> Passage

NOTICE: Fourth Circuit I.O.P. 36.6 states that citation of unpublished dispositions is disfavored except for establishing res judicata, estoppel, or the law of the case and requires service of copies of cited unpublished dispositions of the Fourth Circuit.
UNITED STATES of America, Plaintiff-Appellee,
v.
Tracy Demont HUMPHRIES, Defendant-Appellant.

No. 92-5294.

United States Court of Appeals,
Fourth Circuit.

Submitted: December 29, 1992
Decided: January 21, 1993

Appeal from the United States District Court for the Middle District of North Carolina, at Greensboro. Richard C. Erwin, Senior District Judge. (CR-91-153-G)

Thomas H. Johnson, Jr., Greensboro, North Carolina, for Appellant.

Robert H. Edmunds, Jr., United States Attorney, Paul A. Weinman, Assistant United States Attorney, Greensboro, North Carolina, for Appellee.

> To do
Reproduce the part of the court case heading that begins with "Appeal from the" and ends with "District Judge. (CR-91-153-G)".

> Data excerpts
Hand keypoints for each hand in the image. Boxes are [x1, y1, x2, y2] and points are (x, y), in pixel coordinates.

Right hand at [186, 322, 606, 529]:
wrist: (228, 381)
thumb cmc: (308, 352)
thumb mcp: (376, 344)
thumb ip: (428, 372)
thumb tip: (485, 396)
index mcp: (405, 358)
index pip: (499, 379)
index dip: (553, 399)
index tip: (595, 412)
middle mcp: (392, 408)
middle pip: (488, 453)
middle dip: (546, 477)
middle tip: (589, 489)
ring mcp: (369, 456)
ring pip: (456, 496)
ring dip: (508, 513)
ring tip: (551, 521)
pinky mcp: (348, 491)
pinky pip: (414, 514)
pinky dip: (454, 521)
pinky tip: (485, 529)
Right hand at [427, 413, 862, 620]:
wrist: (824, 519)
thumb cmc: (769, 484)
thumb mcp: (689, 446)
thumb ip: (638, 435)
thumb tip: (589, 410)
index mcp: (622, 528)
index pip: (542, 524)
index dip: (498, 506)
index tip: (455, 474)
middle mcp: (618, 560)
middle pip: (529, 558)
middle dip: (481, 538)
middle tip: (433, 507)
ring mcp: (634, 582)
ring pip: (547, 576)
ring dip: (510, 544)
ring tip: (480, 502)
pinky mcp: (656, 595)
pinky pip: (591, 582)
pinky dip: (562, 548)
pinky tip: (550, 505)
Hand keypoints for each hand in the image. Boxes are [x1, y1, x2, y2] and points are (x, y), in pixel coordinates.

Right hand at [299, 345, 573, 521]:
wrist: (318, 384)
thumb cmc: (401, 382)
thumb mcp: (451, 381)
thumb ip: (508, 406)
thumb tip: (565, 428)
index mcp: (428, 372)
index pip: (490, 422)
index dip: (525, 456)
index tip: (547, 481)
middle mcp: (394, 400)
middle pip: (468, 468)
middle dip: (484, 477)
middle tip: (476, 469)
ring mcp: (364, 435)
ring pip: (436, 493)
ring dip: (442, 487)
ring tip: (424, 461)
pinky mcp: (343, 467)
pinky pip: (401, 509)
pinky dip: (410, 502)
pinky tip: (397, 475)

> Problem solution
Appeal from the United States District Court for the Middle District of North Carolina, at Greensboro. Richard C. Erwin, Senior District Judge. (CR-91-153-G)